Alıştırma Yönergesi: Selefilik hakkındaki metne göre Selefilerin tevhîd ilkesinde Müslüman olmak için gereken şartları sıralayın.

Uluslararası Radikalizm Gözlemevi
+905534025560info@urad.com.tr06560, Söğütözü Cad. No:43 Ankara, Turkiye
Selefilik, 19. yüzyılda Sünni İslam içerisinde ortaya çıkan, İslam’ın tek meşru dini yorumu olduğunu iddia eden ve tevhîd (Tanrı’nın birliği) kavramını merkezine alan bir harekettir. Selefilik, tarihsel gerileme yoluyla teolojik ilerlemeyi ve İslam’ın altın çağındaki geçmiş saflığını ve ihtişamını yeniden canlandırmayı savunan nostaljik bir harekettir. Selefiler, İslam’ın ilk üç asrında total olarak bulunduğuna inandıkları “saf” ve “gerçek” İslam’a “geri dönebileceklerine” inanırlar.
Teolojik söylemlerinin başında tevhîd kavramına yükledikleri anlam öne çıkmaktadır. Tevhîd ile ilgili ön kabulleri (tanım ve tasnifleri), Müslümanları şirk ve küfür ile itham etmelerine ve buna bağlı olarak da birtakım sosyolojik sonuçlara yol açmaktadır. Selefilere göre, bir kimsenin kendisini Müslüman olarak tanımlaması yetmez. Selefilerin tevhîd ilkesine göre Müslüman olmanın birtakım şartları vardır. Allah’tan başka ilah olmadığına, Peygamberine ve indirdiği kitaba iman etmek yeterli değildir. Müslüman olduğunu iddia edenin aynı zamanda Allah dışındaki tüm ilahları reddettiğini de beyan etmesi zorunludur.

Çıkarılan Satırlar:

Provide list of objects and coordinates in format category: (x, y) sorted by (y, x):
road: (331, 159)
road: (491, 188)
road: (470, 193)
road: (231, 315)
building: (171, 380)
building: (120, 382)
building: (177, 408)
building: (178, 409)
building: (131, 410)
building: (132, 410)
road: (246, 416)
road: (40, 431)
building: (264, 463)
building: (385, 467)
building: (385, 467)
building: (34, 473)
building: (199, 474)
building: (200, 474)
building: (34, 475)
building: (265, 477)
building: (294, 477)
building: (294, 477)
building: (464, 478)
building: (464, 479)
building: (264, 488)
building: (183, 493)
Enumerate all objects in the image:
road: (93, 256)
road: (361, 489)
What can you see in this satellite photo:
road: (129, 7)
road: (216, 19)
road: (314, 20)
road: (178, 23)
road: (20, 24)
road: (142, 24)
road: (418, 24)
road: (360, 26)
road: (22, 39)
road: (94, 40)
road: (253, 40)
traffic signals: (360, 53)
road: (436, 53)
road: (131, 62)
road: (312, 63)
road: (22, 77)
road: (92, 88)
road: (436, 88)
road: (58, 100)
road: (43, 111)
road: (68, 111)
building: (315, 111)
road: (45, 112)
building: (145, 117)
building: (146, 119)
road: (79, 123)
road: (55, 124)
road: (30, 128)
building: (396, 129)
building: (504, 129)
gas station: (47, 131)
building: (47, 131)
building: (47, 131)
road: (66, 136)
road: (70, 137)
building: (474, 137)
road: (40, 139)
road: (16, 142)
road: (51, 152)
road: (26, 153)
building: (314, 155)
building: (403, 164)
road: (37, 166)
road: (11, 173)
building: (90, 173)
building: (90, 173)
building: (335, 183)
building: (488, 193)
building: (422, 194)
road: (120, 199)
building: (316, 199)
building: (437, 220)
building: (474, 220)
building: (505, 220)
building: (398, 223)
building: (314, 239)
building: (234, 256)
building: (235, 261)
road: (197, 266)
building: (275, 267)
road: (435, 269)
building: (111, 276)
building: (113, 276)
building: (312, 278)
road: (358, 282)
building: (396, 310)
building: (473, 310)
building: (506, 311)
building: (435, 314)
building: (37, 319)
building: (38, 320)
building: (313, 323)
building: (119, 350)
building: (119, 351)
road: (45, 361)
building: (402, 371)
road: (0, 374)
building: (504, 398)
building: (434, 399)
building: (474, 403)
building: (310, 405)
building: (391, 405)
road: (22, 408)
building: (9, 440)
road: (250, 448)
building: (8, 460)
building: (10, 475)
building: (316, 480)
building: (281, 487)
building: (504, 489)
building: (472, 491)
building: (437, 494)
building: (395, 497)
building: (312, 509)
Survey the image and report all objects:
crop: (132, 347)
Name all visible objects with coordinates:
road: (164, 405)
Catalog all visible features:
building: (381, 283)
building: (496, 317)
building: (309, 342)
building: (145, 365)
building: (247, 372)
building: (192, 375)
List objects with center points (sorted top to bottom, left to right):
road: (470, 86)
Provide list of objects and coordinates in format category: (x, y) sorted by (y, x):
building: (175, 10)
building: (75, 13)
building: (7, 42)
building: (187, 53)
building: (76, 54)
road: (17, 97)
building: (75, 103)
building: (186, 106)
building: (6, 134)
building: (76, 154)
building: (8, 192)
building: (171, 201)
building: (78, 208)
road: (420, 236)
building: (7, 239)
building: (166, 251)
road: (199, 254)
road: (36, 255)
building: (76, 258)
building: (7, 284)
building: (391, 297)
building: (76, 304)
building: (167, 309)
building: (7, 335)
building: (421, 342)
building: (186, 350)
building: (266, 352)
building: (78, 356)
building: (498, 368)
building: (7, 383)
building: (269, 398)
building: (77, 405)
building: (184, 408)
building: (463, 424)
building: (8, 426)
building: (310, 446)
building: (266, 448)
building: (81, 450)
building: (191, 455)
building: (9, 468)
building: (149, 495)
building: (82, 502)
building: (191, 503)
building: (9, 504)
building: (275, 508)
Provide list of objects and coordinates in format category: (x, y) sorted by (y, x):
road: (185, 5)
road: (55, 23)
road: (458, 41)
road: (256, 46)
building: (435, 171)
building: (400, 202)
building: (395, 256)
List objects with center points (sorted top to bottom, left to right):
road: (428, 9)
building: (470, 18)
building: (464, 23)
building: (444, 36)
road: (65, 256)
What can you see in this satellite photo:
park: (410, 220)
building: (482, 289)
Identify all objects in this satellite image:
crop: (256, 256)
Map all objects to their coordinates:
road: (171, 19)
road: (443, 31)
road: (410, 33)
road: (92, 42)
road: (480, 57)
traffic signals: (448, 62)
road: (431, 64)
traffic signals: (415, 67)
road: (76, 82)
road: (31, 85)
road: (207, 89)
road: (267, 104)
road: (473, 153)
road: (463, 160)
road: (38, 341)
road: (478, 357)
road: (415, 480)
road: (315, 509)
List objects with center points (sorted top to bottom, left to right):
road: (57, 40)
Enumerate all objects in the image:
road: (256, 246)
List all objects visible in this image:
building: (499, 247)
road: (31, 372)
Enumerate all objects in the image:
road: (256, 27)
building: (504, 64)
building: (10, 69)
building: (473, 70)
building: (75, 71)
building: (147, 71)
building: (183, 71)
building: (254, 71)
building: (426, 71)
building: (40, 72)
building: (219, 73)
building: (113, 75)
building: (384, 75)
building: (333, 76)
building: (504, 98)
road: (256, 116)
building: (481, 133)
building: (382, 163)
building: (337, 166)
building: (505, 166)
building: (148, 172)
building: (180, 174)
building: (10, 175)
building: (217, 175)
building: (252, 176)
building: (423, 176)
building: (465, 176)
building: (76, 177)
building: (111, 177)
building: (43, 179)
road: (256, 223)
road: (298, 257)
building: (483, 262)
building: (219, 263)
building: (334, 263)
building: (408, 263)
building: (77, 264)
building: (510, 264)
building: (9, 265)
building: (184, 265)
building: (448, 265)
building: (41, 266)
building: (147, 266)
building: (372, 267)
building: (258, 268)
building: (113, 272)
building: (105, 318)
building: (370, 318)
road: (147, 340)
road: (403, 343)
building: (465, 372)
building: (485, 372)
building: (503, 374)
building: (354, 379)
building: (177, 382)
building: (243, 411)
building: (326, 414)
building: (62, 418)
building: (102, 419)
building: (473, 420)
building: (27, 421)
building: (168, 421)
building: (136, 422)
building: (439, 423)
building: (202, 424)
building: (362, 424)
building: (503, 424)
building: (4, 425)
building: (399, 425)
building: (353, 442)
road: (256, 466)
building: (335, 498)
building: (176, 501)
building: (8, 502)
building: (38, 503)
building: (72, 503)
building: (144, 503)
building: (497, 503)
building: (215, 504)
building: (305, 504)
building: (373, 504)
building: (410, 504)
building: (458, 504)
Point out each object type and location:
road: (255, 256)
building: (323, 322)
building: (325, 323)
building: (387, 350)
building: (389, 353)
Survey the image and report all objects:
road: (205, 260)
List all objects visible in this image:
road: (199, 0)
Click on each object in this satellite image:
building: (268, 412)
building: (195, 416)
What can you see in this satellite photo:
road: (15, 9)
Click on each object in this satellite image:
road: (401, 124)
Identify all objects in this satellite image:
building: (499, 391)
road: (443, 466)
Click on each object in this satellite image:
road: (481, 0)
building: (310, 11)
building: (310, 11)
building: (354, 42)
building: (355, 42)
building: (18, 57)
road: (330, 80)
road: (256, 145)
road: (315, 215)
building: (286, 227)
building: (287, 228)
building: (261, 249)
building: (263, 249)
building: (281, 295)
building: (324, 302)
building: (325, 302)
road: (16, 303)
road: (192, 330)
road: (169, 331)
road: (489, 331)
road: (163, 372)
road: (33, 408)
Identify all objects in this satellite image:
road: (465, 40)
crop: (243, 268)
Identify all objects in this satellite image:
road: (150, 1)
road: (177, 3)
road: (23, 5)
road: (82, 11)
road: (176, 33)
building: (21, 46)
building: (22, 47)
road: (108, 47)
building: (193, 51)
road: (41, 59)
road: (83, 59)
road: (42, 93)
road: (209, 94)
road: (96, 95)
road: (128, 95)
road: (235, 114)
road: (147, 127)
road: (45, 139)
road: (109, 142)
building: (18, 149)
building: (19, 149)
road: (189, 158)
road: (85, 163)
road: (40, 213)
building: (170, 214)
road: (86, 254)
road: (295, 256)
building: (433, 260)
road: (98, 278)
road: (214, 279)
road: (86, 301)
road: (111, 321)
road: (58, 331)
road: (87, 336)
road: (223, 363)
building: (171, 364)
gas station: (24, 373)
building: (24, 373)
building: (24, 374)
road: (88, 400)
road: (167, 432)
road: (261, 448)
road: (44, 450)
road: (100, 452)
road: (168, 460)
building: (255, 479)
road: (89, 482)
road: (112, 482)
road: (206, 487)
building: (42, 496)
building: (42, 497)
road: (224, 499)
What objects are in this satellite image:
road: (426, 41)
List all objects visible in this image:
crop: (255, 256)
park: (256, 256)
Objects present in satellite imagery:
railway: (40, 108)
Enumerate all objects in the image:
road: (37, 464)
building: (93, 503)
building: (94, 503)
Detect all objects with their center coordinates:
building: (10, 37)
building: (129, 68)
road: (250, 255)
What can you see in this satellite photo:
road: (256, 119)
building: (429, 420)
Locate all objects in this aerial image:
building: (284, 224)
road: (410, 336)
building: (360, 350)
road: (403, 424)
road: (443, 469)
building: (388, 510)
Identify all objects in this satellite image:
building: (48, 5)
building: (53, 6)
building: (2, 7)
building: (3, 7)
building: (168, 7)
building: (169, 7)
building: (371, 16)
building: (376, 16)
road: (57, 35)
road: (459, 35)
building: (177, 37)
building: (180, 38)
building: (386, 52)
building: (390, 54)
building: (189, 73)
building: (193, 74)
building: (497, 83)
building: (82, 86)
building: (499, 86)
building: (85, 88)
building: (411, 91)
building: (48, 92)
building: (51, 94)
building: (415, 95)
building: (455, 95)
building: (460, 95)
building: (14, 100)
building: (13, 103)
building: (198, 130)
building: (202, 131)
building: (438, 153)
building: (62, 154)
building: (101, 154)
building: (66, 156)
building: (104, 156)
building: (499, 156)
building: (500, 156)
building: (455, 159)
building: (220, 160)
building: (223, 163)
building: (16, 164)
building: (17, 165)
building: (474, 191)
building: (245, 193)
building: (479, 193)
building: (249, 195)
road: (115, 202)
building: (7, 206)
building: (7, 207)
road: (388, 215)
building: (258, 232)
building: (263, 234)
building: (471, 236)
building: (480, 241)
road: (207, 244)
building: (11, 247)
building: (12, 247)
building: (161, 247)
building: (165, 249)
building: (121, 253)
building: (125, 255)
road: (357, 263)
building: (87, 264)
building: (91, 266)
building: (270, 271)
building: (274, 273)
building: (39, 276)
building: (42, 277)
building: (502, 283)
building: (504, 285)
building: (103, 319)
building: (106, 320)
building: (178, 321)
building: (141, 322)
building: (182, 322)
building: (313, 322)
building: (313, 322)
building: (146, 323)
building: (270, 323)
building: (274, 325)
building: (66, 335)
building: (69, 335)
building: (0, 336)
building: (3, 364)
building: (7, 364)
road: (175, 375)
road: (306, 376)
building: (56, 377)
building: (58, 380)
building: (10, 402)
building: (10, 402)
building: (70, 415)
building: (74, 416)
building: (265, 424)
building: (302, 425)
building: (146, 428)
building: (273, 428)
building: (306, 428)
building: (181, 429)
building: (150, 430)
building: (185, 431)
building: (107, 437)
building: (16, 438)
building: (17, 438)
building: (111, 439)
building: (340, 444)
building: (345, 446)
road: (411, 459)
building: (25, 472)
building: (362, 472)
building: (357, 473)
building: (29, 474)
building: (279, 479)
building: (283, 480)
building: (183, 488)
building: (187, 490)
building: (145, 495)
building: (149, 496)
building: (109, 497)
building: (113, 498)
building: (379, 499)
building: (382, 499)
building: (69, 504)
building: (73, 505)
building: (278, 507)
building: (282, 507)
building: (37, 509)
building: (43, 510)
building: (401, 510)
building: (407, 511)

Yanıt Aşağıda:
- Allah'tan başka ilah olmadığına iman etmek
- Peygamberine iman etmek
- İndirdiği kitaba iman etmek
- Allah dışındaki tüm ilahları reddettiğini beyan etmek